How are variable arguments implemented in gcc?

If you look at the way the C language stores the parameters on the stack, the way the macros work should become clear:-

Higher memory address    Last parameter
                         Penultimate parameter
                         ....
                         Second parameter
Lower memory address     First parameter
       StackPointer  ->  Return address

(note, depending on the hardware the stack pointer maybe one line down and the higher and lower may be swapped)

The arguments are always stored like this1, even without the ... parameter type.

The va_start macro just sets up a pointer to the first function parameter, e.g.:-

 void func (int a, ...)
 { 
   // va_start
   char *p = (char *) &a + sizeof a;
 }

which makes p point to the second parameter. The va_arg macro does this:-

 void func (int a, ...)
 { 
   // va_start
   char *p = (char *) &a + sizeof a;

   // va_arg
   int i1 = *((int *)p);
   p += sizeof (int);

   // va_arg
   int i2 = *((int *)p);
   p += sizeof (int);

   // va_arg
   long i2 = *((long *)p);
   p += sizeof (long);
 }

The va_end macro just sets the p value to NULL.

NOTES:

  1. Optimising compilers and some RISC CPUs store parameters in registers rather than use the stack. The presence of the ... parameter would switch off this ability and for the compiler to use the stack.

As arguments are passed on the stack, the va_ "functions" (they are most of the time implemented as macros) simply manipulate a private stack pointer. This private stack pointer is stored from the argument passed to va_start, and then va_arg "pops" the arguments from the "stack" as it iterates the parameters.

Lets say you call the function max with three parameters, like this:

max(a, b, c);

Inside the max function, the stack basically looks like this:

      +-----+
      |  c  |
      |  b  |
      |  a  |
      | ret |
SP -> +-----+

SP is the real stack pointer, and it's not really a, b and c that on the stack but their values. ret is the return address, where to jump to when the function is done.

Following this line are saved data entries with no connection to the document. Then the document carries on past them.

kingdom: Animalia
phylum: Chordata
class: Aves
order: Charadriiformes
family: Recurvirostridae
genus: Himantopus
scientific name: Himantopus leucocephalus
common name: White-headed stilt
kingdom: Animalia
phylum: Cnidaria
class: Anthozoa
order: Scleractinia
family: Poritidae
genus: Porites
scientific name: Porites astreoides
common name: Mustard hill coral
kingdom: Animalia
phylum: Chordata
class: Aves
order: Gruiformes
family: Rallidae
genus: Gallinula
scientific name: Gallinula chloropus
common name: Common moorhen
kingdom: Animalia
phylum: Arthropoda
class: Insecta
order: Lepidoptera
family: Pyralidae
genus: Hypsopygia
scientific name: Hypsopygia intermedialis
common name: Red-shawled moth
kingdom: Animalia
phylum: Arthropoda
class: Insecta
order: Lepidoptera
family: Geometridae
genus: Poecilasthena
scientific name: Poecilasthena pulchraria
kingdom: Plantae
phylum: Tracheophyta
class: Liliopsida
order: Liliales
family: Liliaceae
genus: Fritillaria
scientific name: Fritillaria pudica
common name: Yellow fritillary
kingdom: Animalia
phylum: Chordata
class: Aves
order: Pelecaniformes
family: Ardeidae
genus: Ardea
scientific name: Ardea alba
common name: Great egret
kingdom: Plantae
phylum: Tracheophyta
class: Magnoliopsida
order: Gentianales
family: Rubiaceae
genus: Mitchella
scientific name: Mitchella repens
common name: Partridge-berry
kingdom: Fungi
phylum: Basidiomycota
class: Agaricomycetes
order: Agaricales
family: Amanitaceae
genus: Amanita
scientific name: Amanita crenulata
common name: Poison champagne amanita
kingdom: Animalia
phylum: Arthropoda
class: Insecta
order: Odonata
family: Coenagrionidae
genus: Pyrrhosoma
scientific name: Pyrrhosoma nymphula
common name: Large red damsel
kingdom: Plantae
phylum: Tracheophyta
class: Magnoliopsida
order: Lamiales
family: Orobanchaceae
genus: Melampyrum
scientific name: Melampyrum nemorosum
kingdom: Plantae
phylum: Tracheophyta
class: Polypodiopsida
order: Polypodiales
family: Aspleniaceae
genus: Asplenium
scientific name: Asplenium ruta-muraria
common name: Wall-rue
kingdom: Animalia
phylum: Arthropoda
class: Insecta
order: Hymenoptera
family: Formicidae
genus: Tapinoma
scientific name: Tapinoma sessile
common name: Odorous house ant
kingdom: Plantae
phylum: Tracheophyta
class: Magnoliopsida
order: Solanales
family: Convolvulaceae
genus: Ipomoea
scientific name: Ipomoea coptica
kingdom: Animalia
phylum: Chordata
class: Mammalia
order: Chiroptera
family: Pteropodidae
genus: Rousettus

What va_start(ap, n) does is take the address of the argument (n in your function prototype) and from that calculates the position of the next argument, so we get a new private stack pointer:

      +-----+
      |  c  |
ap -> |  b  |
      |  a  |
      | ret |
SP -> +-----+

When you use va_arg(ap, int) it returns what the private stack pointer points to, and then "pops" it by changing the private stack pointer to now point at the next argument. The stack now look like this:

      +-----+
ap -> |  c  |
      |  b  |
      |  a  |
      | ret |
SP -> +-----+

This description is of course simplified, but shows the principle.